Electrophysiological Illustration of Unidirectional Conduction Block in the Right Upper Pulmonary Vein after Pulmonary Vein Isolation

https://doi.org/10.1007/s00392-025-02625-4

Oleg Dubrovin (Jena)1, C. Schulze (Jena)2, R. Surber (Jena)2, A. Große (Jena)2, C. M. Gross (Hansestadt Stendal)3, U. Zacharzowsky (Stendal)4

1Universitätsklinikum Jena ZIM1, Kardiologie Jena, Deutschland; 2Universitätsklinikum Jena Klinik für Innere Medizin I - Kardiologie Jena, Deutschland; 3Johanniter Akut- und Schwerpunktkrankenhaus Stendal gGmbH Zentrum Innere Medizin, Kardiologie, Angiologie und Rheumatologie Hansestadt Stendal, Deutschland; 4Johanniter Krankenhaus Stendal Stendal, Deutschland

 

Abstract:

Pulmonary vein isolation (PVI) is an established treatment method for rhythm control in patients with atrial fibrillation. In these procedures, verifying the success of pulmonary vein (PV) isolation is the goal of the intervention. In the current case, we observed a rare electrophysiological phenomenon with unidirectional block (exit block) from the right upper PV, evidenced by stimulation from the right upper PV ostium after the PVI.

Case Description:

Brief Patient Presentation

Patient A, 64 years old, has suffered from paroxysmal symptomatic (EHRA 3) atrial fibrillation and from typical atrial flutter for two years.
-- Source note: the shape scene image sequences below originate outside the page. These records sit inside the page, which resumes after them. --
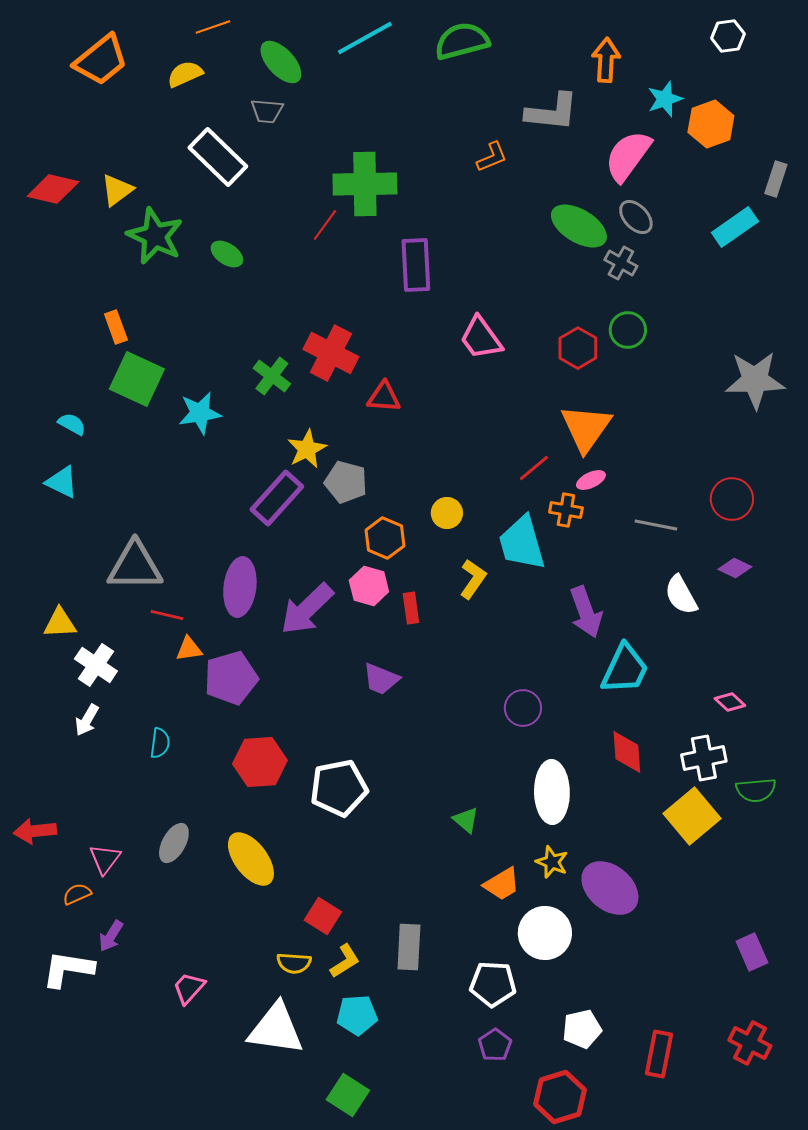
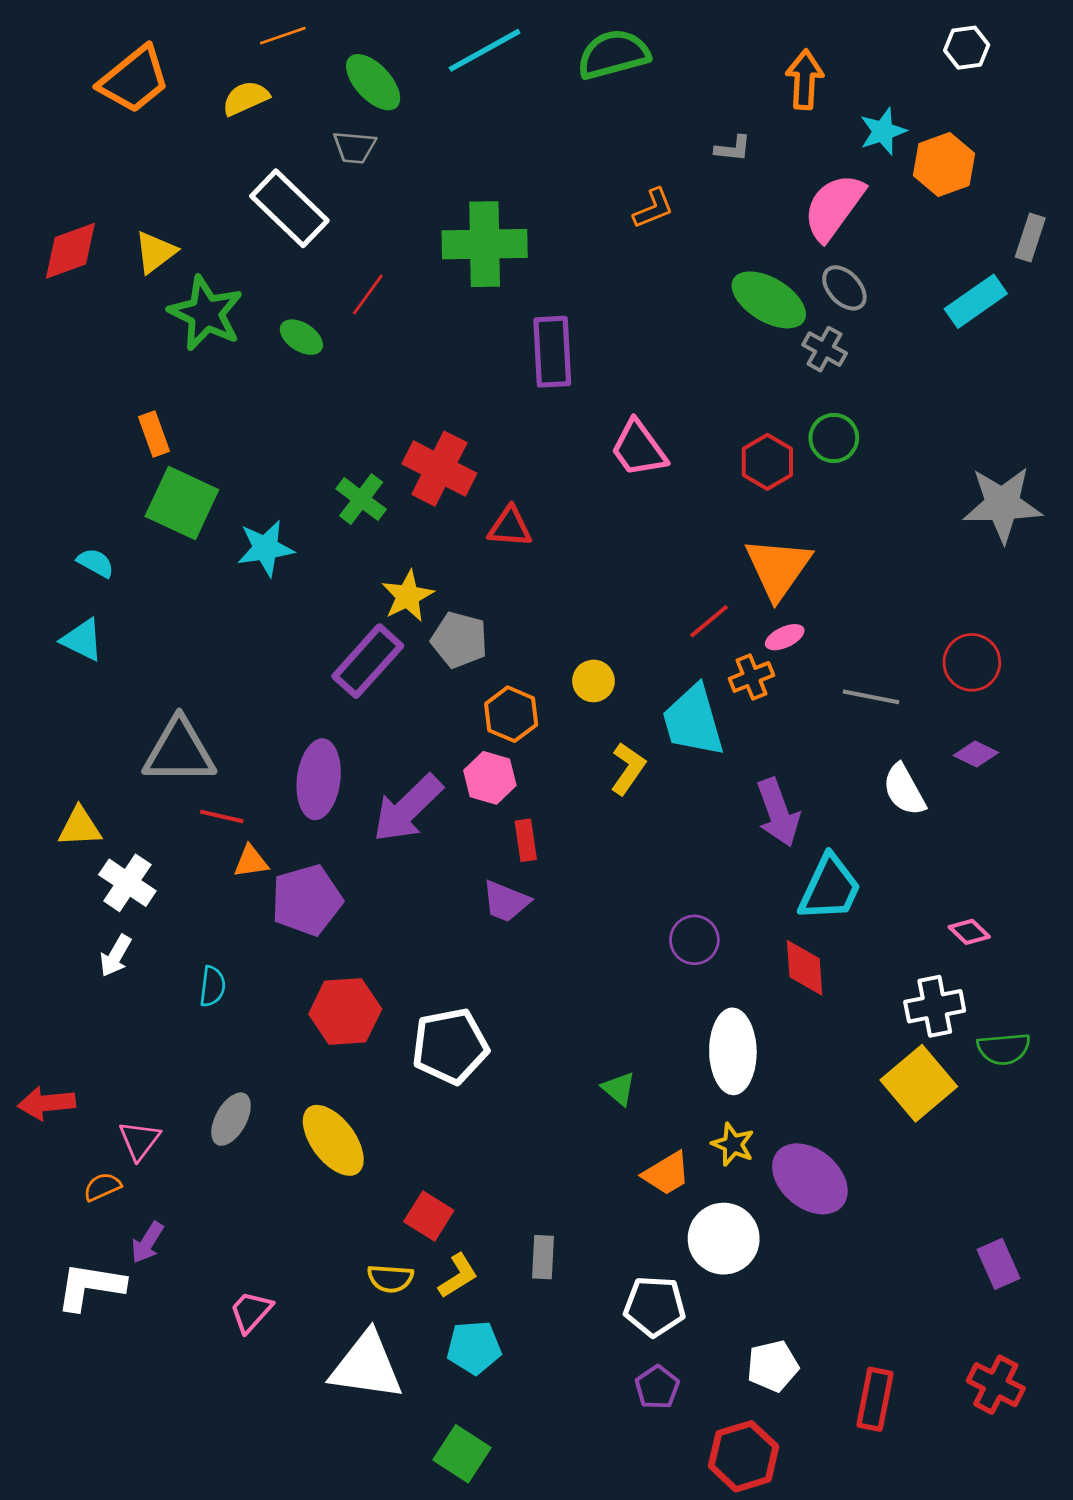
gray L-shape: (552, 112) -> (733, 149), size x0.5
red diamond: (53, 189) -> (70, 251), turned -33
red line: (325, 225) -> (368, 295), moved
orange cross: (566, 510) -> (751, 677), turned -32
red rectangle: (411, 608) -> (526, 840), moved
red diamond: (627, 752) -> (805, 968), moved
gray rectangle: (409, 947) -> (543, 1257), size x0.7

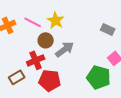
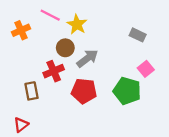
pink line: (33, 22) -> (50, 15), moved
brown rectangle: (17, 77) -> (31, 91), turned -70
red pentagon: (50, 80) -> (84, 91), moved

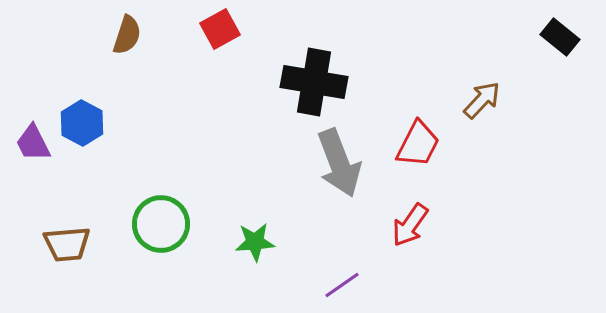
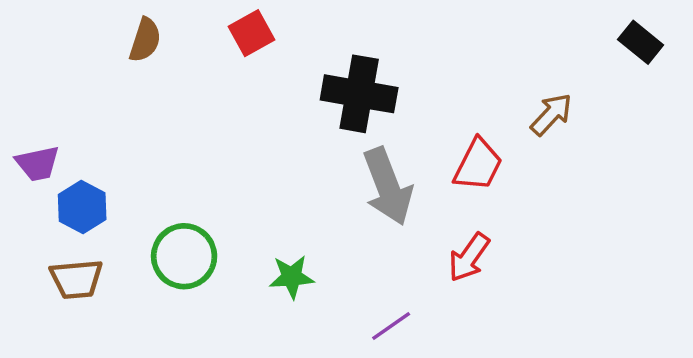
blue hexagon: (82, 123) -> (82, 207), moved
purple trapezoid: (33, 143) -> (38, 164), turned -75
A radiofrequency pulmonary vein isolation (RFA) was planned. The patient was taking NOAC due to a CHA₂DS₂-VASc score of 1 (hypertension). Other than arterial hypertension, the patient had no other significant comorbidities.

Electrophysiologic Procedure Description

After circumferencial RFA ablation of the right PV, persistent double potentials were observed on the lasso catheter electrograms despite prolonged ablation. These potentials could represent PV potentials or, less likely, far-field signals from the right atrium. The interval between this potential and the onset of the P-wave was 32 ms, which is near the borderline value relative to the known criterion for distinguishing far-field signals from the right atrium (30 ms).

During intravenous stimulation from the lasso catheter, positioned in the right PV ostium, we observed a spike directly following the stimulation artifact, suggesting capture of the PV myocardium but without atrial capture. This indicates a loss of conduction from the PV to the left atrium (Figure, arrow 3).

The PV stimulation artifacts coincided with intrinsic sinus activity. Here, the lasso catheter’s PV electrograms varied based on the refractory period of the venous myocardium following stimulation: a small, monospike appearance (far field from the atrium) was seen within the refractory period after stimulation (Figure, arrow 4), while fractionated double potentials were observed outside the refractory period (Figure, arrow 3). These double potentials resembled those seen during sinus rhythm without stimulation (Figure, arrows 5 and 1). Additionally, absence of PV capture was observed when the stimulus coincided with venous activation from sinus rhythm (Figure, arrow 2). This case illustrates the presence of unidirectional conduction toward the PV and absence of conduction from the PV into the atrium.

Ablation was continued until complete PV isolation with bidirectional block was achieved. After completing the procedure, dissociated PV activity was observed.

 

Conclusions:
In summary, the characteristics of unidirectional isolation of the PV are:

  1. Presence of double potentials in venous electrograms during sinus rhythm.
  2. Lack of atrial capture upon stimulation from the veins.
  3. Variation in PV electrograms during intrinsic rhythm (with overlapping stimulation) depending on the PV refractory period.
  4. Inconsistent capture of the PV due to potential overlap of stimulation with the refractory period following intrinsic atrial activation.

Unidirectional block from the PV underscores the importance of detailed analysis of venous electrograms.